15 de noviembre de 2019

283. La mucama


Nadie hubiera adivinado quién se escondía debajo de ese uniforme decimonónico. De tela gruesa en colores gris y blanco, vestía una blusa aún con detalles de encaje en el cuello y las mangas, zapato de piso en color gris, una pequeña cofia en la misma tonalidad, el cabello recogido, sin aretes, anillos ni cualquier detalle de orfebrería. Su único adorno eran sus ojos y un pequeño lunar sobre el labio.

         Inés desempeñaba su labor en silencio, la cabeza baja, en obediencia estricta, nunca causó problemas, según cuentan.

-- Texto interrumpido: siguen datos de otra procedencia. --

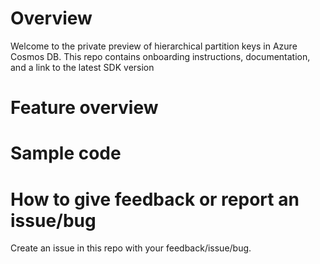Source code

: # Overview
Welcome to the private preview of hierarchical partition keys in Azure Cosmos DB. This repo contains onboarding instructions, documentation, and a link to the latest SDK version 

# Feature overview

# Sample code

# How to give feedback or report an issue/bug
Create an issue in this repo with your feedback/issue/bug.



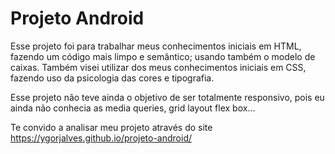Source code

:<!DOCTYPE html>
<html lang="pt-br">
<head>
  <meta charset="UTF-8"
</head>
<body>
  <h1>Projeto Android</h1>
  <p>Esse projeto foi para trabalhar meus conhecimentos iniciais em HTML, fazendo um código mais limpo e semântico; usando também o modelo de caixas.
     Também visei utilizar dos meus conhecimentos iniciais em CSS, fazendo uso da psicologia das cores e tipografia.</p>
  <p>Esse projeto não teve ainda o objetivo de ser totalmente responsivo, pois eu ainda não conhecia as media queries, grid layout flex box...</p>
  <p>Te convido a analisar meu projeto através do site <a href="https://ygorjalves.github.io/projeto-android/">https://ygorjalves.github.io/projeto-android/</a></p>
</body>
</html>
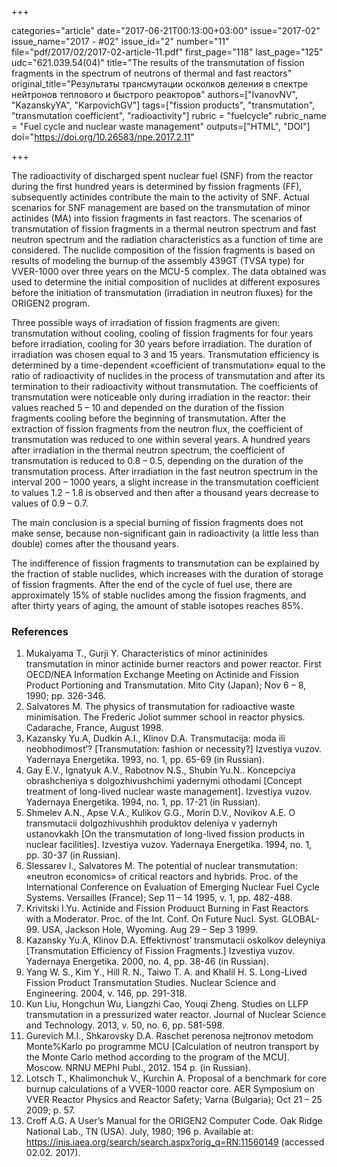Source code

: +++

categories="article"
date="2017-06-21T00:13:00+03:00"
issue="2017-02"
issue_name="2017 - #02"
issue_id="2"
number="11"
file="pdf/2017/02/2017-02-article-11.pdf"
first_page="118"
last_page="125"
udc="621.039.54(04)"
title="The results of the transmutation of fission fragments in the spectrum of neutrons of thermal and fast reactors"
original_title="Результаты трансмутации осколков деления в спектре нейтронов теплового и быстрого реакторов"
authors=["IvanovNV", "KazanskyYA", "KarpovichGV"]
tags=["fission products", "transmutation", "transmutation coefficient", "radioactivity"]
rubric = "fuelcycle"
rubric_name = "Fuel cycle and nuclear waste management"
outputs=["HTML", "DOI"]
doi="https://doi.org/10.26583/npe.2017.2.11"

+++

The radioactivity of discharged spent nuclear fuel (SNF) from the reactor during the first hundred years is determined by fission fragments (FF), subsequently actinides contribute the main to the activity of SNF. Actual scenarios for SNF management are based on the transmutation of minor actinides (MA) into fission fragments in fast reactors. The scenarios of transmutation of fission fragments in a thermal neutron spectrum and fast neutron spectrum and the radiation characteristics as a function of time are considered. The nuclide composition of the fission fragments is based on results of modeling the burnup of the assembly 439GT (TVSA type) for VVER-1000 over three years on the MCU-5 complex. The data obtained was used to determine the initial composition of nuclides at different exposures before the initiation of transmutation (irradiation in neutron fluxes) for the ORIGEN2 program.

Three possible ways of irradiation of fission fragments are given: transmutation without cooling, cooling of fission fragments for four years before irradiation, cooling for 30 years before irradiation. The duration of irradiation was chosen equal to 3 and 15 years. Transmutation efficiency is determined by a time-dependent «coefficient of transmutation» equal to the ratio of radioactivity of nuclides in the process of transmutation and after its termination to their radioactivity without transmutation. The coefficients of transmutation were noticeable only during irradiation in the reactor: their values reached 5 – 10 and depended on the duration of the fission fragments cooling before the beginning of transmutation. After the extraction of fission fragments from the neutron flux, the coefficient of transmutation was reduced to one within several years. A hundred years after irradiation in the thermal neutron spectrum, the coefficient of transmutation is reduced to 0.8 – 0.5, depending on the duration of the transmutation process. After irradiation in the fast neutron spectrum in the interval 200 – 1000 years, a slight increase in the transmutation coefficient to values 1.2 – 1.8 is observed and then after a thousand years decrease to values of 0.9 – 0.7.

The main conclusion is a special burning of fission fragments does not make sense, because non-significant gain in radioactivity (a little less than double) comes after the thousand years.

The indifference of fission fragments to transmutation can be explained by the fraction of stable nuclides, which increases with the duration of storage of fission fragments. After the end of the cycle of fuel use, there are approximately 15% of stable nuclides among the fission fragments, and after thirty years of aging, the amount of stable isotopes reaches 85%.

### References

1. Mukaiyama T., Gurji Y. Characteristics of minor actininides transmutation in minor actinide burner reactors and power reactor. First OECD/NEA Information Exchange Meeting on Actinide and Fission Product Portioning and Transmutation. Mito City (Japan); Nov 6 – 8, 1990; pp. 326-346.
2. Salvatores M. The physics of transmutation for radioactive waste minimisation. The Frederic Joliot summer school in reactor physics. Cadarache, France, August 1998.
3. Kazansky Yu.A, Dudkin A.I., Klinov D.A. Transmutacija: moda ili neobhodimost’? [Transmutation: fashion or necessity?] Izvestiya vuzov. Yadernaya Energetika. 1993, no. 1, pp. 65-69 (in Russian).
4. Gay E.V., Ignatyuk A.V., Rabotnov N.S., Shubin Yu.N.. Koncepciya obrashcheniya s dolgozhivushchimi yadernymi othodami [Concept treatment of long-lived nuclear waste management]. Izvestiya vuzov. Yadernaya Energetika. 1994, no. 1, pp. 17-21 (in Russian).
5. Shmelev A.N., Apse V.A., Kulikov G.G., Morin D.V., Novikov A.E. O transmutacii dolgozhivushhih produktov deleniya v yadernyh ustanovkakh [On the transmutation of long-lived fission products in nuclear facilities]. Izvestiya vuzov. Yadernaya Energetika. 1994, no. 1, pp. 30-37 (in Russian).
6. Slessarev I., Salvatores M. The potential of nuclear transmutation: «neutron economics» of critical reactors and hybrids. Proc. of the International Conference on Evaluation of Emerging Nuclear Fuel Cycle Systems. Versailles (France); Sep 11 – 14 1995, v. 1, pp. 482-488.
7. Krivitski I.Yu. Actinide and Fission Produuct Burning in Fast Reactors with a Moderator. Proc. of the Int. Conf. On Future Nucl. Syst. GLOBAL-99. USA, Jackson Hole, Wyoming. Aug 29 – Sep 3 1999.
8. Kazansky Yu.A, Klinov D.A. Effektivnost’ transmutacii oskolkov deleyniya [Transmutation Efficiency of Fission Fragments.] Izvestiya vuzov. Yadernaya Energetika. 2000, no. 4, pp. 38-46 (in Russian).
9. Yang W. S., Kim Y., Hill R. N., Taiwo T. A. and Khalil H. S. Long-Lived Fission Product Transmutation Studies. Nuclear Science and Engineering. 2004, v. 146, pp. 291-318.
10. Kun Liu, Hongchun Wu, Liangzhi Cao, Youqi Zheng. Studies on LLFP transmutation in a pressurized water reactor. Journal of Nuclear Science and Technology. 2013, v. 50, no. 6, pp. 581-598.
11. Gurevich M.I., Shkarovsky D.A. Raschet perenosa nejtronov metodom Monte%Karlo po programme MCU [Calculation of neutron transport by the Monte Carlo method according to the program of the MCU]. Мoscow. NRNU MEPhI Publ., 2012. 154 p. (in Russian).
12. Lotsch T., Khalimonchuk V., Kurchin A. Proposal of a benchmark for core burnup calculations of a VVER-1000 reactor core. AER Symposium on VVER Reactor Physics and Reactor Safety; Varna (Bulgaria); Oct 21 – 25 2009; p. 57.
13. Croff A.G. A User’s Manual for the ORIGEN2 Computer Code. Oak Ridge National Lab., TN (USA). July, 1980; 196 p. Available at: https://inis.iaea.org/search/search.aspx?orig_q=RN:11560149 (accessed 02.02. 2017).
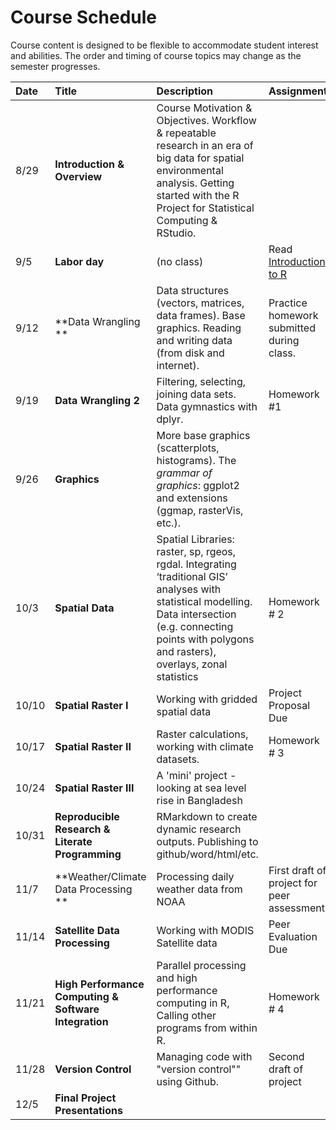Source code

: # Course Schedule

Course content is designed to be flexible to accommodate student interest and abilities.  The order and timing of course topics may change as the semester progresses.  

| Date    |  Title   | Description |  Assignment |
|:--|:--|:----------------------------------------|:------------|
| 8/29    | **Introduction & Overview** | Course Motivation & Objectives. Workflow & repeatable research in an era of big data for spatial environmental analysis. Getting started with the R Project for Statistical Computing & RStudio.|   |
| 9/5 | **Labor day** | (no class)   | Read [Introduction to R](https://cran.r-project.org/doc/contrib/Torfs+Brauer-Short-R-Intro.pdf) |
| 9/12 | **Data Wrangling ** | Data structures (vectors, matrices, data frames). Base graphics. Reading and writing data (from disk and internet). |  Practice homework submitted during class. |
| 9/19 | **Data Wrangling 2** | Filtering, selecting, joining data sets. Data gymnastics with dplyr. |  Homework #1  |
| 9/26 | **Graphics** | More base graphics (scatterplots, histograms).  The _grammar of graphics_: ggplot2 and extensions (ggmap, rasterVis, etc.). |  |
| 10/3 | **Spatial Data** | Spatial Libraries: raster, sp, rgeos, rgdal. Integrating ‘traditional GIS’ analyses with statistical modelling.  Data intersection (e.g. connecting points with polygons and rasters), overlays, zonal statistics | Homework # 2 |
| 10/10 | **Spatial Raster I** | Working with gridded spatial data | Project Proposal Due |
| 10/17 | **Spatial Raster II** | Raster calculations, working with climate datasets.  | Homework # 3    |
| 10/24 | **Spatial Raster III** | A 'mini' project - looking at sea level rise in Bangladesh | |
| 10/31 | **Reproducible Research & Literate Programming** | RMarkdown to create dynamic research outputs.  Publishing to github/word/html/etc.|  |
| 11/7 | **Weather/Climate Data Processing ** | Processing daily weather data from NOAA  |  First draft of project for peer assessment   |
| 11/14 | **Satellite Data Processing** | Working with MODIS Satellite data | Peer Evaluation Due |
| 11/21 | **High Performance Computing & Software Integration** | Parallel processing and high performance computing in R, Calling other programs from within R. | Homework # 4 |
| 11/28 |  **Version Control** |  Managing code with "version control"" using Github. | Second draft of project |
| 12/5 | **Final Project Presentations** | | |
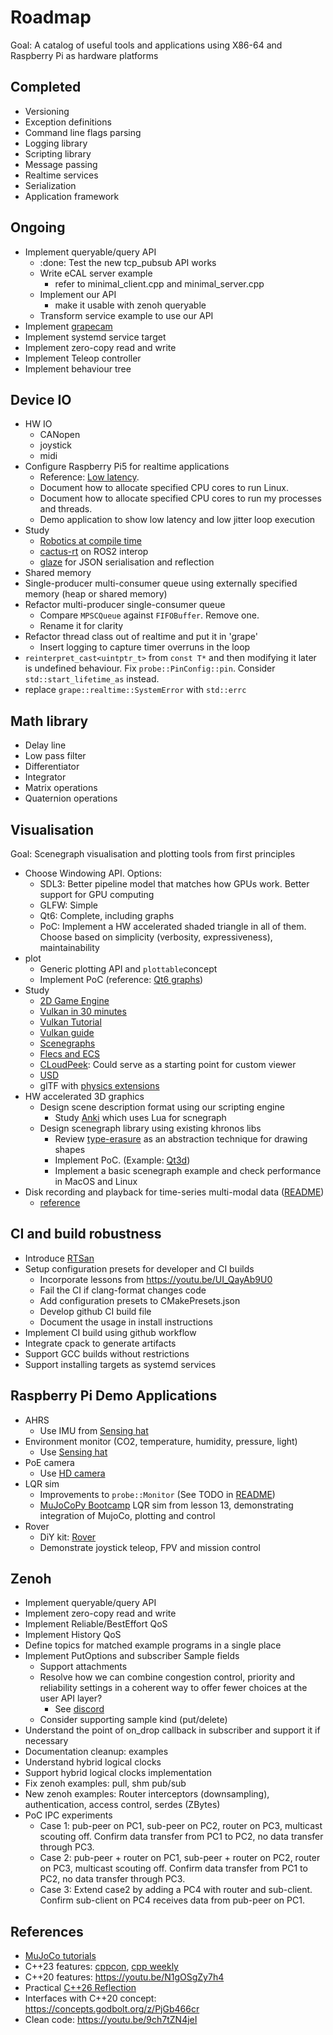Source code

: # Roadmap

Goal: A catalog of useful tools and applications using X86-64 and Raspberry Pi as hardware platforms

## Completed

- Versioning
- Exception definitions
- Command line flags parsing
- Logging library
- Scripting library
- Message passing
- Realtime services
- Serialization
- Application framework

## Ongoing

- Implement queryable/query API
  - :done: Test the new tcp_pubsub API works
  - Write eCAL server example
    - refer to minimal_client.cpp and minimal_server.cpp
  - Implement our API
    - make it usable with zenoh queryable
  - Transform service example to use our API
- Implement [grapecam](https://github.com/cvilas/grapecam)
- Implement systemd service target
- Implement zero-copy read and write
- Implement Teleop controller
- Implement behaviour tree 

## Device IO

- HW IO
  - CANopen
  - joystick
  - midi
- Configure Raspberry Pi5 for realtime applications
  - Reference: [Low latency](https://ubuntu.com/blog/real-time-kernel-tuning).
  - Document how to allocate specified CPU cores to run Linux.
  - Document how to allocate specified CPU cores to run my processes and threads.
  - Demo application to show low latency and low jitter loop execution
- Study
  - [Robotics at compile time](https://youtu.be/Y6AUsB3RUhA)
  - [cactus-rt](https://github.com/cactusdynamics/cactus-rt/) on ROS2 interop
  - [glaze](https://github.com/stephenberry/glaze) for JSON serialisation and reflection
- Shared memory
- Single-producer multi-consumer queue using externally specified memory (heap or shared memory)
- Refactor multi-producer single-consumer queue
  - Compare `MPSCQueue` against `FIFOBuffer`. Remove one. 
  - Rename it for clarity
- Refactor thread class out of realtime and put it in 'grape'
  - Insert logging to capture timer overruns in the loop
- `reinterpret_cast<uintptr_t>` from `const T*` and then modifying it later is undefined behaviour. Fix `probe::PinConfig::pin`. Consider `std::start_lifetime_as` instead.
- replace `grape::realtime::SystemError` with `std::errc`

## Math library

- Delay line
- Low pass filter
- Differentiator
- Integrator
- Matrix operations
- Quaternion operations

## Visualisation

Goal: Scenegraph visualisation and plotting tools from first principles

- Choose Windowing API. Options:
  - SDL3: Better pipeline model that matches how GPUs work. Better support for GPU computing
  - GLFW: Simple
  - Qt6: Complete, including graphs
  - PoC: Implement a HW accelerated shaded triangle in all of them. Choose based on simplicity (verbosity, expressiveness), maintainability 
- plot
  - Generic plotting API and `plottable`concept
  - Implement PoC (reference: [Qt6 graphs](https://doc.qt.io/qt-6/qtgraphs-index.html))
- Study
  - [2D Game Engine](https://pikuma.com/courses/cpp-2d-game-engine-development)
  - [Vulkan in 30 minutes](https://renderdoc.org/vulkan-in-30-minutes.html)
  - [Vulkan Tutorial](https://vulkan-tutorial.com/)
  - [Vulkan guide](https://vkguide.dev/)
  - [Scenegraphs](https://learnopengl.com/Guest-Articles/2021/Scene/Scene-Graph)
  - [Flecs and ECS](https://github.com/SanderMertens/flecs)
  - [CLoudPeek](https://github.com/Geekgineer/CloudPeek/tree/main): Could serve as a starting point for custom viewer
  - [USD](https://developer.nvidia.com/usd#nvidia)
  - glTF with [physics extensions](https://github.com/eoineoineoin/glTF_Physics)
- HW accelerated 3D graphics
  - Design scene description format using our scripting engine
    - Study [Anki](https://github.com/godlikepanos/anki-3d-engine) which uses Lua for scnegraph
  - Design scenegraph library using existing khronos libs
    - Review [type-erasure](https://github.com/cvilas/scratch/blob/master/type_erasure.cpp) as an abstraction technique for drawing shapes
    - Implement PoC. (Example: [Qt3d](https://github.com/cvilas/scratch/3dvis/qt))
    - Implement a basic scenegraph example and check performance in MacOS and Linux
- Disk recording and playback for time-series multi-modal data ([README](../modules/common/recorder/README.md))
  - [reference](https://github.com/basis-robotics/basis/tree/main/cpp/recorder)

## CI and build robustness

- Introduce [RTSan](https://clang.llvm.org/docs/RealtimeSanitizer.html)
- Setup configuration presets for developer and CI builds
  - Incorporate lessons from https://youtu.be/UI_QayAb9U0
  - Fail the CI if clang-format changes code
  - Add configuration presets to CMakePresets.json
  - Develop github CI build file
  - Document the usage in install instructions
- Implement CI build using github workflow  
- Integrate cpack to generate artifacts
- Support GCC builds without restrictions
- Support installing targets as systemd services


## Raspberry Pi Demo Applications

- AHRS
  - Use IMU from [Sensing hat](https://www.raspberrypi.com/products/sense-hat/)
- Environment monitor (CO2, temperature, humidity, pressure, light)
  - Use [Sensing hat](https://www.raspberrypi.com/products/sense-hat/)
- PoE camera
  - Use [HD camera](https://www.raspberrypi.com/products/raspberry-pi-global-shutter-camera/)
- LQR sim
  - Improvements to `probe::Monitor` (See TODO in [README](../modules/probe/monitor/README.md))
  - [MuJoCoPy Bootcamp](https://pab47.github.io/mujocopy.html) LQR sim from lesson 13, demonstrating integration of MujoCo, plotting and control
- Rover
  - DiY kit: [Rover](https://github.com/nasa-jpl/open-source-rover)
  - Demonstrate joystick teleop, FPV and mission control

## Zenoh

- Implement queryable/query API
- Implement zero-copy read and write
- Implement Reliable/BestEffort QoS
- Implement History QoS
- Define topics for matched example programs in a single place
- Implement PutOptions and subscriber Sample fields
  - Support attachments
  - Resolve how we can combine congestion control, priority and reliability settings in a coherent way to offer fewer choices at the user API layer?
    - See [discord](https://discord.com/channels/914168414178779197/940584045287460885/1311629493445853206)
  - Consider supporting sample kind (put/delete)
- Understand the point of on_drop callback in subscriber and support it if necessary
- Documentation cleanup: examples
- Understand hybrid logical clocks
- Support hybrid logical clocks implementation
- Fix zenoh examples: pull, shm pub/sub
- New zenoh examples: Router interceptors (downsampling), authentication, access control, serdes (ZBytes)
- PoC IPC experiments
  - Case 1: pub-peer on PC1, sub-peer on PC2, router on PC3, multicast scouting off. Confirm data transfer from PC1 to PC2, no data transfer through PC3.
  - Case 2: pub-peer + router on PC1, sub-peer + router on PC2, router on PC3, multicast scouting off. Confirm data transfer from PC1 to PC2, no data transfer through PC3.
  - Case 3: Extend case2 by adding a PC4 with router and sub-client. Confirm sub-client on PC4 receives data from pub-peer on PC1.

## References

- [MuJoCo tutorials](https://pab47.github.io/mujoco.html)
- C++23 features: [cppcon](https://youtu.be/Cttb8vMuq-Y), [cpp weekly](https://youtu.be/N2HG___9QFI)
- C++20 features: <https://youtu.be/N1gOSgZy7h4>
- Practical [C++26 Reflection](https://youtu.be/cqQ7v6xdZRw)
- Interfaces with C++20 concept: <https://concepts.godbolt.org/z/PjGb466cr>
- Clean code: <https://youtu.be/9ch7tZN4jeI>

Al llegar al hotel a las seis en punto daba los buenos días sin mirar a los ojos y comenzaba su recorrido por los pasillos para dar limpieza a las noches pasajeras de los huéspedes. Sí, a esa hora.
         Evitaba mirarse en los espejos. Parecía que le incomodaba su reflejo. En su delantal iba guardando los objetos olvidados por los huéspedes y cada tanto tiempo los dejaba en recepción por si alguien llegaba a reclamarlos. Llegadas las diez de la mañana entraba a la cocina y tomaba una taza de café, salía al patio de servicio y fumaba un cigarrillo, miraba al cielo por un instante, suspiraba y luego volvía a su labor.
         Pocas veces se le vio hablar. Nunca intimó con algún otro trabajador del hotel. Evitaba el contacto con la gente, pero no era misántropa. Eso lo descubrí tiempo después, cuando le vi montada en lencería, medias de red, tacones de plataforma, una hermosa boa emplumada y un corsé de nervios, bailando en torno a un tubo, haciendo acrobacias que serían imposibles para mucha gente.
         Su sonrisa iluminaba el escenario, el brillo de la seda y la delicadeza de los encajes. Lucía un maquillaje tan impactante que muchas drag queens le buscaban para completar su artificio. En el “Vitalis” y su vida nocturna parecía otra, como si se sintiera integrada no en un grupo, sino en una familia.
         Fue confesora de muchos y en su pecho rodaron muchas lágrimas ajenas que ella guardó con celo, porque era confidente. En dos ocasiones se sentó a mi mesa y pidió consejo, como suelen hacer otras personas, aunque sus preguntas eran muy diferentes: “¿alguien llegará a conocer mi nombre?”, “¿algún día me perdonaré por lo que hice?”.
         Sus manos decían tanto y al mismo tiempo, sus líneas lo ocultaban. Respondí con los ojos, porque hay cosas que no requieren de palabras. Mis ojos y el silencio proyectado se hicieron entender a través de la música estridente. Inés lloró aquella última noche. Nadie más sabrá de su secreto.